On a routine clinic visit in 2002, the patient complained of decreased vision in her left eye associated with some loss of field and pain in the abdomen. She had also lost some weight in the last 4 months and had noted some skin nodules. On eye examination her visual acuity was counting fingers and 6/9 in the right and the left eye, respectively. There was evidence of proptosis in the left eye and exophthalmometry showed a 3 mm proptosis. Anterior segment examination was normal. Fundus examination of the left eye showed evidence of a swollen optic disc and choroidal folds in the macular area. There was no change in the fundal appearance of the right eye. A fundus flourescein angiogram and ICG angiography confirmed the swollen optic disc and choroidal folds (Figures 1a, b, c). A diagnosis of an orbital metastasis from the carcinoma of the breast was made and an urgent CT scan showed a 2.5 × 2 cm2 solid mass in the left orbit extending from the back of the globe to the superior orbital fissure (Figure 1d). There was also some pressure erosion of the lateral wall of the orbit. CT scan of the chest and liver showed a large metastasis in segment four of the liver, with smaller lesions in the rest of the liver, and a nodule less than 1 cm in diameter in the left lung.

Figure 1
figure 1

(a) Early fundus flourescein angiography (FFA) showing swollen optic disc and choroidal folds. (b) Late fundus flourescein angiography (FFA) showing optic disc swelling. (c) Indocyanine green angiography (ICG) showing swollen optic disc and choroidal folds. (d) Computerised tomography (CT) scan showing the orbital metastasis involving the left orbit.

An ultrasound-guided liver biopsy, was proposed but instead it was decided to biopsy the skin nodule from the left side of the scalp. The biopsy was consistent with metastatic malignant melanoma. The patient was referred for chemotherapy and radiotherapy. She received five cycles of DTIC along with radiotherapy but was noted to have progressively worsening disease with evidence of meningeal metastasis on CT scan in March 2003. She also developed a number of cutaneous and subcutaneous nodules along with involvement of the axillary nodes on the right side. She is receiving second-line treatment with cisplatin at present.

Discussion

Metastasis from a uveal melanoma to the orbit is rare, with only a few cases reported in literature.2 Within 5 years of treatment of the primary tumour, 70% of the patients develop a clinically detectable metastasis and usually survive between 2 months and 5 years depending on whether they receive treatment on not.3 Late metastasis has also been reported with Coupland et al4 reporting a case of metastasis to the contralateral orbit 40 years after enucleation.
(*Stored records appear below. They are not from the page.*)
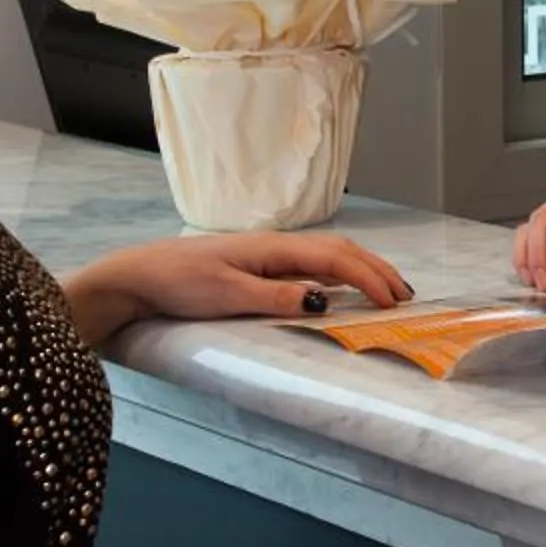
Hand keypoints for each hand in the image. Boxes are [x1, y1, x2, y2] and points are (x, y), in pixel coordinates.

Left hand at [65, 233, 413, 343]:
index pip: (336, 259)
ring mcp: (268, 253)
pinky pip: (311, 264)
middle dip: (376, 270)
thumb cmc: (180, 284)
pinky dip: (338, 272)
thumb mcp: (228, 295)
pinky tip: (340, 286)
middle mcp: (277, 245)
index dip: (370, 278)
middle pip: (340, 250)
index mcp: (275, 248)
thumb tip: (325, 300)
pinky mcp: (258, 265)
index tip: (395, 301)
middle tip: (406, 294)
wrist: (139, 276)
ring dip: (361, 268)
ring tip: (386, 287)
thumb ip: (276, 297)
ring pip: (327, 254)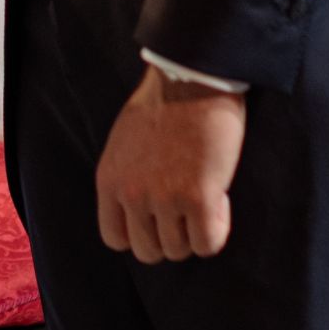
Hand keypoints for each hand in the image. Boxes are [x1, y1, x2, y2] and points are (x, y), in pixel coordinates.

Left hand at [95, 68, 246, 262]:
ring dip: (196, 230)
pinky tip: (219, 199)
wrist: (193, 78)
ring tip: (204, 195)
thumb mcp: (125, 142)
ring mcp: (164, 199)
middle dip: (170, 235)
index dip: (140, 233)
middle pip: (148, 251)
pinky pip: (208, 243)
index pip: (114, 238)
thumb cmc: (164, 103)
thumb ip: (127, 177)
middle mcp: (132, 195)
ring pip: (180, 250)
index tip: (158, 217)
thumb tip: (139, 211)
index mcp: (109, 180)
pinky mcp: (198, 199)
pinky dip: (218, 229)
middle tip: (186, 208)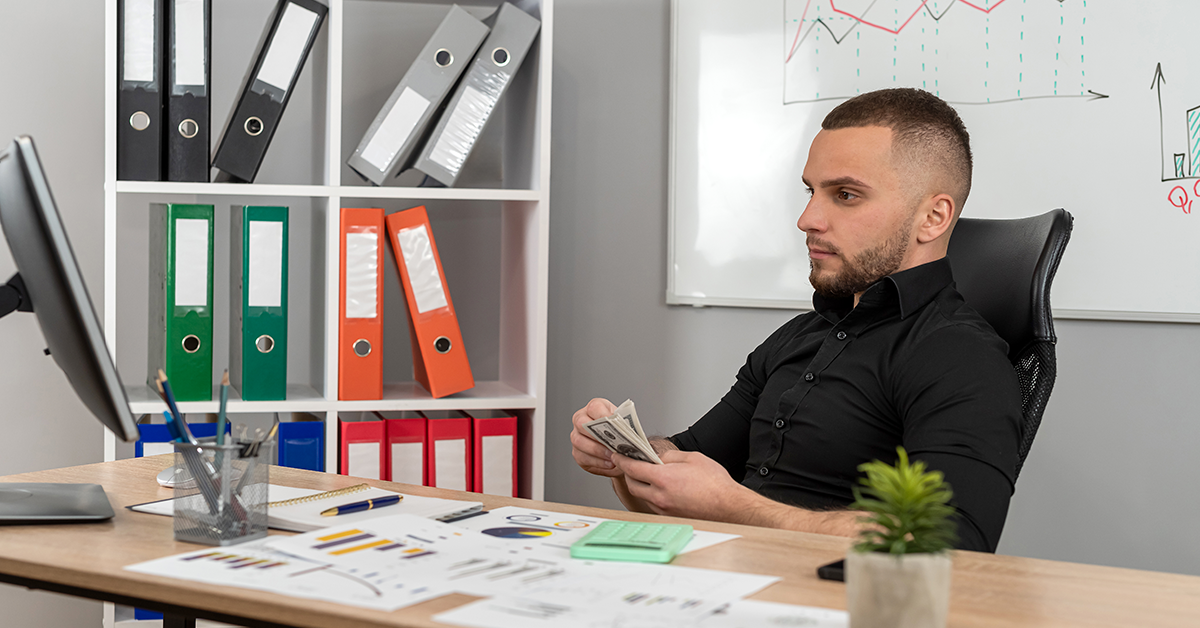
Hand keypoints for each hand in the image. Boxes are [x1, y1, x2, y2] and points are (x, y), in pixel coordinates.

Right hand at [570, 398, 620, 476]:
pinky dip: (597, 462)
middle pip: (581, 423)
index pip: (594, 407)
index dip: (603, 415)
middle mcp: (582, 419)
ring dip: (597, 451)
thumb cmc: (622, 435)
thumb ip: (624, 426)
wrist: (620, 451)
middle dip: (597, 435)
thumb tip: (627, 431)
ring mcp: (577, 436)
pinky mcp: (577, 453)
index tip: (614, 424)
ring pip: (579, 441)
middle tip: (612, 445)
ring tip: (612, 457)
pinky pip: (583, 457)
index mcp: (595, 408)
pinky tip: (609, 464)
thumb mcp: (625, 426)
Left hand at [612, 449, 750, 519]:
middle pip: (632, 484)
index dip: (622, 460)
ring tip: (648, 474)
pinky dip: (651, 494)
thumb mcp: (691, 458)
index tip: (617, 455)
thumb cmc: (715, 483)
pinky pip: (652, 503)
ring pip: (642, 495)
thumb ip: (669, 457)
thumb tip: (656, 458)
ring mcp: (663, 508)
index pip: (633, 468)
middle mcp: (660, 496)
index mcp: (663, 479)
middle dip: (628, 473)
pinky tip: (660, 487)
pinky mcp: (669, 516)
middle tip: (631, 463)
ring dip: (640, 484)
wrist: (728, 506)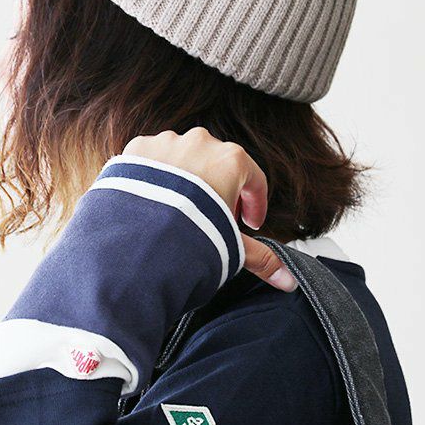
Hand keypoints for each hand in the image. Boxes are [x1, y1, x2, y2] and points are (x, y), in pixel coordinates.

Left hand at [123, 127, 297, 291]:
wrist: (138, 241)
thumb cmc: (191, 241)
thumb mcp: (232, 249)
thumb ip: (262, 259)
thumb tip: (288, 281)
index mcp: (232, 160)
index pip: (254, 180)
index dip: (254, 205)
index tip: (250, 223)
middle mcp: (201, 143)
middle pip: (218, 166)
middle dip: (218, 191)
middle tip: (212, 220)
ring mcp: (166, 142)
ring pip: (183, 159)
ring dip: (185, 181)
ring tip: (178, 212)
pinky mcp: (137, 149)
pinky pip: (152, 160)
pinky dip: (155, 177)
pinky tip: (153, 203)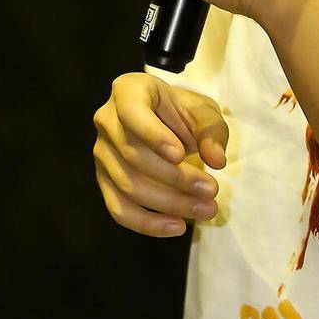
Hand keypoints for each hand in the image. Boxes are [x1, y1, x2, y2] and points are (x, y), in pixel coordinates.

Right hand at [93, 72, 228, 237]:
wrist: (165, 121)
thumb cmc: (181, 111)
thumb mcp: (203, 112)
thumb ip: (211, 132)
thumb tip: (216, 160)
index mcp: (128, 91)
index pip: (132, 113)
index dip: (153, 136)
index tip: (181, 155)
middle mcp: (107, 120)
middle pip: (134, 156)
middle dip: (176, 178)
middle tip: (211, 190)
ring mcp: (101, 153)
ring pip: (128, 185)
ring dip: (169, 203)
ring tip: (205, 209)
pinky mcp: (104, 181)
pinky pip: (119, 208)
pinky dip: (147, 223)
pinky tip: (176, 226)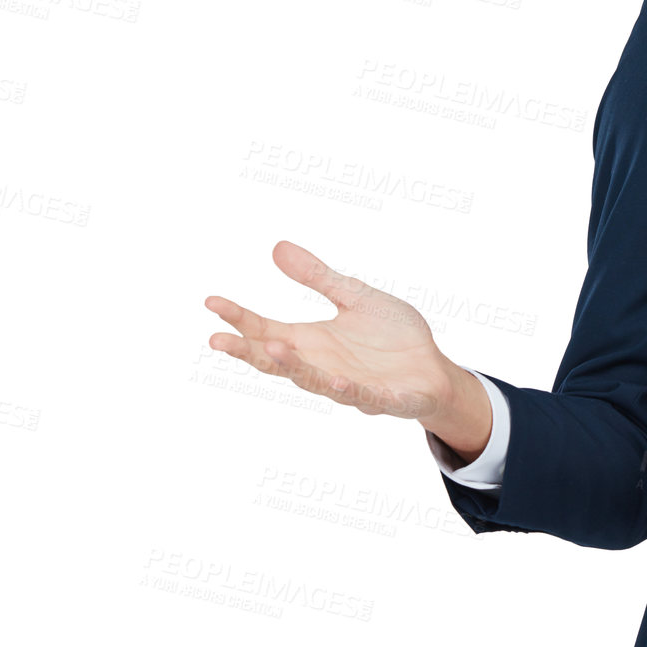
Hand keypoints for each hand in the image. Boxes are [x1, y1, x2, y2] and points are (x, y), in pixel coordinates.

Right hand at [206, 240, 457, 419]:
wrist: (435, 368)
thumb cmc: (392, 337)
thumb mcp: (355, 298)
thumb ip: (318, 278)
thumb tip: (277, 247)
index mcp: (313, 342)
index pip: (266, 330)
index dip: (240, 318)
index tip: (211, 301)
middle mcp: (323, 366)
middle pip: (277, 362)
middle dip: (248, 351)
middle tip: (216, 339)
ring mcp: (351, 386)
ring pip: (315, 380)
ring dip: (293, 367)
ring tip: (271, 347)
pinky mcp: (385, 398)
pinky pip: (365, 397)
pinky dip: (350, 391)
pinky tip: (337, 381)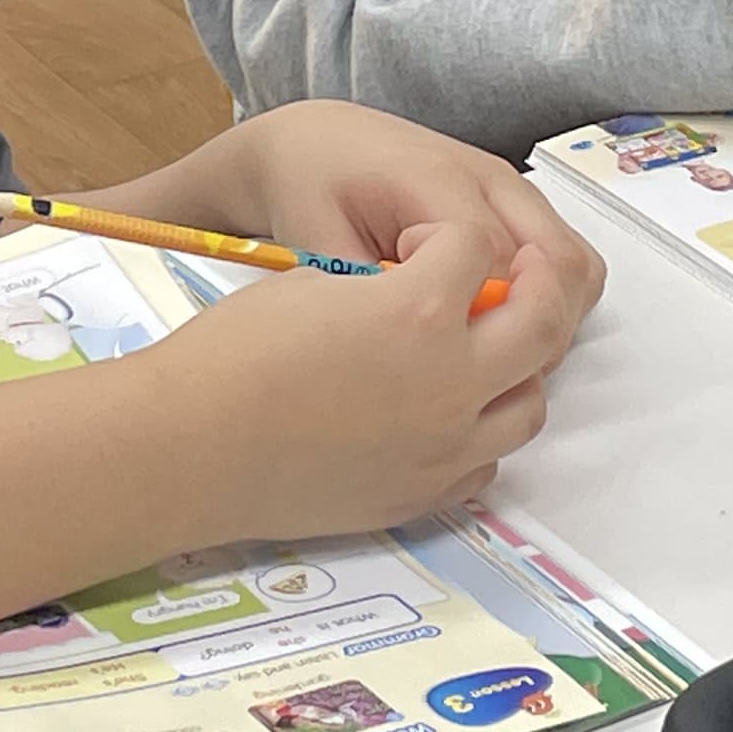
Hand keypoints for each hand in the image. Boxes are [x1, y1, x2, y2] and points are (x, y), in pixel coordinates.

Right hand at [143, 213, 581, 541]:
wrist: (190, 447)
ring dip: (520, 369)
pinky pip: (487, 463)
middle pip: (542, 321)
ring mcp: (443, 447)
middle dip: (535, 287)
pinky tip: (443, 416)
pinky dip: (481, 433)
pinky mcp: (422, 494)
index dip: (449, 236)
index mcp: (418, 310)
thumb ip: (381, 285)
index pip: (477, 247)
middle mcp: (450, 380)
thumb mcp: (312, 283)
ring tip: (483, 355)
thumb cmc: (233, 355)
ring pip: (531, 404)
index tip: (424, 245)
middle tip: (512, 278)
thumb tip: (411, 293)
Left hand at [185, 98, 606, 322]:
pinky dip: (547, 299)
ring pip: (576, 266)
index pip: (500, 267)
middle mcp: (487, 177)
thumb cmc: (313, 186)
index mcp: (434, 180)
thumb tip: (404, 344)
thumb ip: (361, 291)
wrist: (319, 141)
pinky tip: (493, 317)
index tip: (433, 336)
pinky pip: (563, 258)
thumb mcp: (318, 241)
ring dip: (549, 316)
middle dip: (532, 329)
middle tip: (475, 357)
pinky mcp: (516, 201)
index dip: (479, 320)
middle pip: (560, 266)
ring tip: (485, 341)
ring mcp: (509, 187)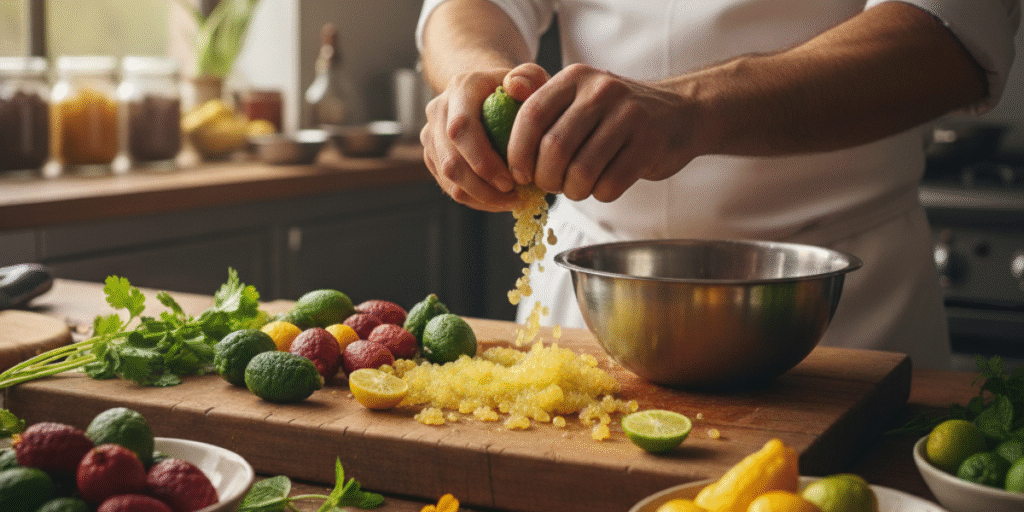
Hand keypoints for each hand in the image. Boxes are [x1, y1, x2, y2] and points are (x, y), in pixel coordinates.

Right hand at [419, 64, 548, 211]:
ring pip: (447, 179)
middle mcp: (438, 110)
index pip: (461, 129)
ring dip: (480, 197)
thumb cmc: (514, 89)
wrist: (487, 93)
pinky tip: (500, 200)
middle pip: (451, 161)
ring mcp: (431, 135)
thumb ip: (530, 76)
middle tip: (515, 196)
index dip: (483, 160)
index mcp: (460, 89)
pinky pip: (448, 186)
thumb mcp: (528, 76)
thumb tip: (517, 88)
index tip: (511, 181)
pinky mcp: (432, 155)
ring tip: (512, 200)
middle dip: (483, 186)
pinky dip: (475, 199)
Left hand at [507, 63, 700, 202]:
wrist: (680, 115)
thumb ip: (542, 104)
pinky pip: (610, 184)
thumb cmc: (615, 116)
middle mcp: (601, 91)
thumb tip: (503, 110)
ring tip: (577, 188)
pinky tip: (603, 186)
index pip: (531, 115)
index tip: (519, 174)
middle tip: (551, 186)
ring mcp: (629, 116)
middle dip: (546, 178)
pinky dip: (600, 194)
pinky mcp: (650, 144)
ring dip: (573, 191)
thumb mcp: (579, 97)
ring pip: (581, 171)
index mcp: (575, 78)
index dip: (517, 152)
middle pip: (554, 148)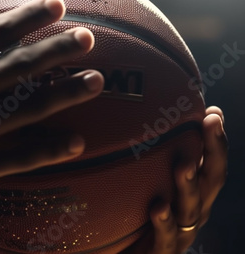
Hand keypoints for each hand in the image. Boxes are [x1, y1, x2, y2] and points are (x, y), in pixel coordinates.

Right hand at [0, 0, 103, 233]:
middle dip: (56, 49)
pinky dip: (44, 150)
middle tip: (89, 38)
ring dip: (62, 94)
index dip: (26, 18)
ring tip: (95, 82)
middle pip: (14, 67)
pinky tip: (74, 143)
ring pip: (21, 109)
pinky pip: (11, 158)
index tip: (56, 4)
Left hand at [122, 106, 227, 253]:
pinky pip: (166, 237)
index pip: (210, 164)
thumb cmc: (139, 218)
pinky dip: (164, 221)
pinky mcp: (163, 251)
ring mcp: (180, 232)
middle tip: (210, 123)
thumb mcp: (146, 186)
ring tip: (185, 164)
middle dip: (213, 151)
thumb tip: (136, 122)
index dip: (215, 140)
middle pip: (211, 180)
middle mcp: (192, 211)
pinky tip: (158, 206)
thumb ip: (149, 162)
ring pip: (191, 207)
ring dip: (189, 184)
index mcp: (193, 194)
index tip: (213, 113)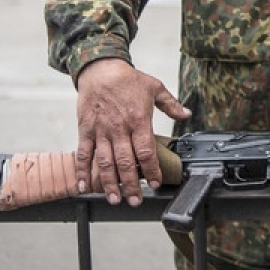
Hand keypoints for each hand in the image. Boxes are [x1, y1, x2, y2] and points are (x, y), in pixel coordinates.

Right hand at [75, 59, 189, 205]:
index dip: (152, 170)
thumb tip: (186, 114)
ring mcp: (101, 131)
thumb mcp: (154, 87)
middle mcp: (119, 129)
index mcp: (139, 120)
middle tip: (135, 201)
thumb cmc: (127, 79)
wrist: (100, 69)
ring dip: (109, 184)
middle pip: (126, 163)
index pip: (146, 151)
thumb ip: (171, 105)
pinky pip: (83, 154)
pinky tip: (84, 187)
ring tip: (115, 199)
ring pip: (105, 163)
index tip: (156, 183)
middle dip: (131, 185)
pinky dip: (82, 172)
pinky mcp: (86, 131)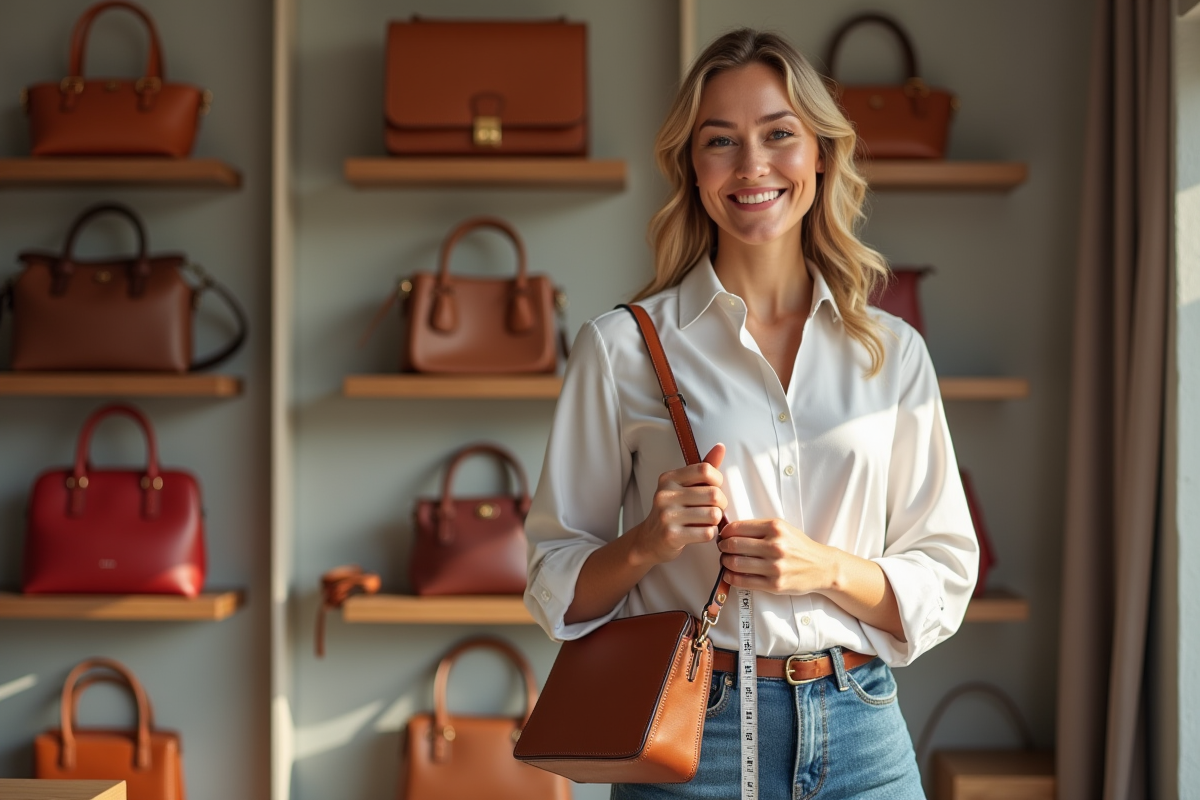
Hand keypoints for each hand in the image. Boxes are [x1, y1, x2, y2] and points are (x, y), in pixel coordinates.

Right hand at [631, 444, 728, 566]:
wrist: (649, 540)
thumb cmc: (672, 510)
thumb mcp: (683, 486)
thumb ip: (703, 469)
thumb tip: (720, 447)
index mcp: (669, 478)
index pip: (705, 470)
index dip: (718, 481)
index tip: (714, 489)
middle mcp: (665, 494)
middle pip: (714, 494)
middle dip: (721, 504)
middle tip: (713, 509)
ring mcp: (667, 515)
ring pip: (713, 515)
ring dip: (715, 521)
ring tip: (706, 521)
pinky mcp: (672, 535)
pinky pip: (707, 533)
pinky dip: (710, 534)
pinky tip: (700, 533)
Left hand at [717, 518, 833, 594]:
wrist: (822, 567)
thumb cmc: (799, 546)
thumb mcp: (782, 528)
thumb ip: (758, 528)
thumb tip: (729, 531)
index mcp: (775, 527)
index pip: (738, 528)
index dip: (725, 533)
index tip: (723, 536)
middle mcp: (775, 546)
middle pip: (734, 545)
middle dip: (723, 547)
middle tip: (722, 549)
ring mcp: (775, 566)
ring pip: (736, 563)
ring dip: (725, 562)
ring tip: (726, 561)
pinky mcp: (775, 584)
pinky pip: (744, 581)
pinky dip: (731, 578)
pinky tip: (730, 574)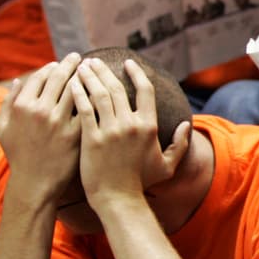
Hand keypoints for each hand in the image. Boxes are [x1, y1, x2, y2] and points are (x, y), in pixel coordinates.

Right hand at [0, 53, 82, 201]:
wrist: (36, 183)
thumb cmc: (18, 155)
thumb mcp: (3, 129)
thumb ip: (8, 103)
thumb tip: (19, 81)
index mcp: (22, 106)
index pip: (40, 76)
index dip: (52, 67)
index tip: (60, 64)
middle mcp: (41, 110)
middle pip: (60, 78)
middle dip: (71, 64)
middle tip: (80, 58)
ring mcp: (60, 121)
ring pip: (77, 89)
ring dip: (86, 76)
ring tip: (93, 70)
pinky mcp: (77, 132)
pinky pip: (89, 108)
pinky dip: (94, 97)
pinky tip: (100, 92)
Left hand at [68, 58, 185, 209]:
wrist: (118, 198)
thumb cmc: (141, 182)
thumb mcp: (168, 164)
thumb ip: (180, 144)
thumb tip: (185, 125)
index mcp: (149, 126)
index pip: (145, 90)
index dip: (136, 73)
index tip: (127, 62)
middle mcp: (131, 124)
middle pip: (118, 88)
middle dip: (105, 70)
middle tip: (95, 60)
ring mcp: (110, 131)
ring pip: (100, 94)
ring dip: (90, 77)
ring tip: (83, 67)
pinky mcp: (91, 138)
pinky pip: (84, 109)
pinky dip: (79, 94)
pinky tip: (72, 84)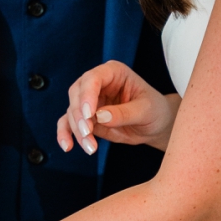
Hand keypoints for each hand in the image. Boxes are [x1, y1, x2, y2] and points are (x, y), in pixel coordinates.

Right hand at [55, 61, 178, 154]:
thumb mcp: (146, 110)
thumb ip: (125, 113)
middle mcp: (97, 84)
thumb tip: (100, 117)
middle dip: (80, 116)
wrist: (155, 125)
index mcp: (113, 73)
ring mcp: (88, 100)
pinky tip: (68, 146)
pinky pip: (68, 123)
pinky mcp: (84, 117)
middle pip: (76, 95)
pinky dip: (66, 134)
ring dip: (77, 131)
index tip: (89, 114)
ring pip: (72, 112)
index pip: (92, 79)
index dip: (87, 95)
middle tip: (88, 133)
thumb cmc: (155, 111)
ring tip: (90, 147)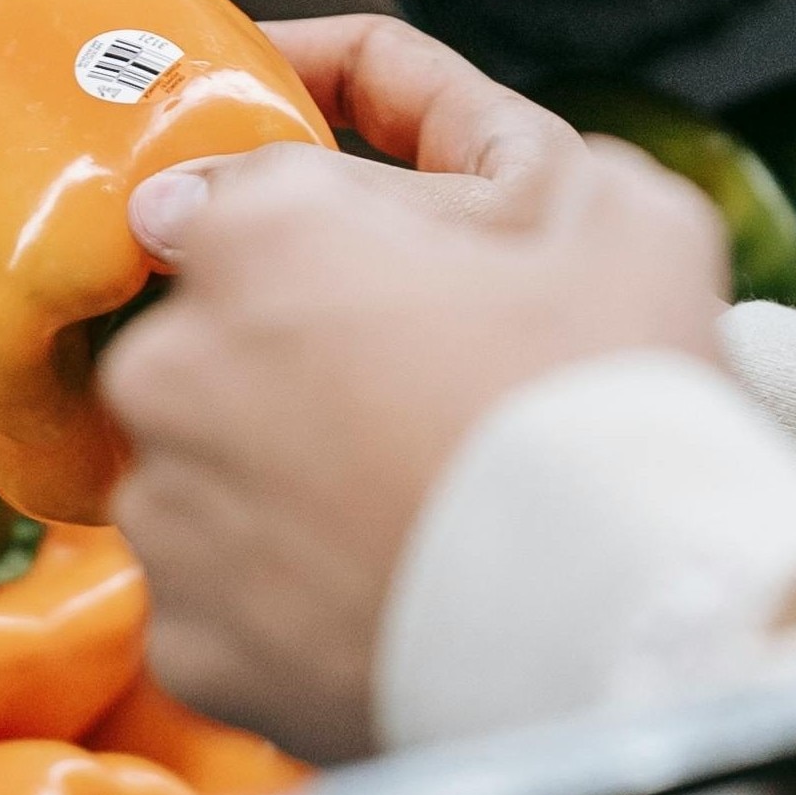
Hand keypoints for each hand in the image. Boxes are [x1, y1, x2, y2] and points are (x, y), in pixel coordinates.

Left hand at [103, 16, 726, 758]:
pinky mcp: (186, 647)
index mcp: (257, 238)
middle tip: (414, 412)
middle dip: (293, 368)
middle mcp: (172, 372)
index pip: (236, 201)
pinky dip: (280, 605)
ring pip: (204, 479)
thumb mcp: (610, 209)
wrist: (624, 640)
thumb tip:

The common systemic malignancies metastasizing to the orbit include the breast and lung in females and the lung, prostrate, and kidney in males.5 In our patient, as she had a choroidal melanoma and a carcinoma of the breast, the more likely diagnosis of metastasis to the orbit from her breast malignancy was made initially but biopsy was consistent with metastasis from the choroidal melanoma. The patient on presentation to the clinic had all the symptoms and signs of orbital metastasis, which included a decrease in visual acuity in the good eye along with proptosis and evidence of pressure on the globe on fundus examination. Also, as previously reported, the orbital metastasis was the first clinical sign of systemic spread but on subsequent investigations she was found to have liver, lung and skin involvement.6

Treatment options for orbital metastasis depend on the primary. Chemotherapy and radiotherapy is the mainstay of treatment. In cases of metastasis from the breast hormonal therapy and orchiectomy for prostrate carcinoma may be indicated. Choroidal metastasis has been treated by resection (subtotal or total), orbital decompression or observation combined with the radiation or chemotherapy.6, 7, 8

In this case due to the large size of the metastasis it was decided not to resect the metastasis. This case illustrates that in cases of metastasis to the orbit in a patient with twin systemic malignancies, it is important to establish the source of the metastasis. This can be instrumental in planning the treatment in that patient.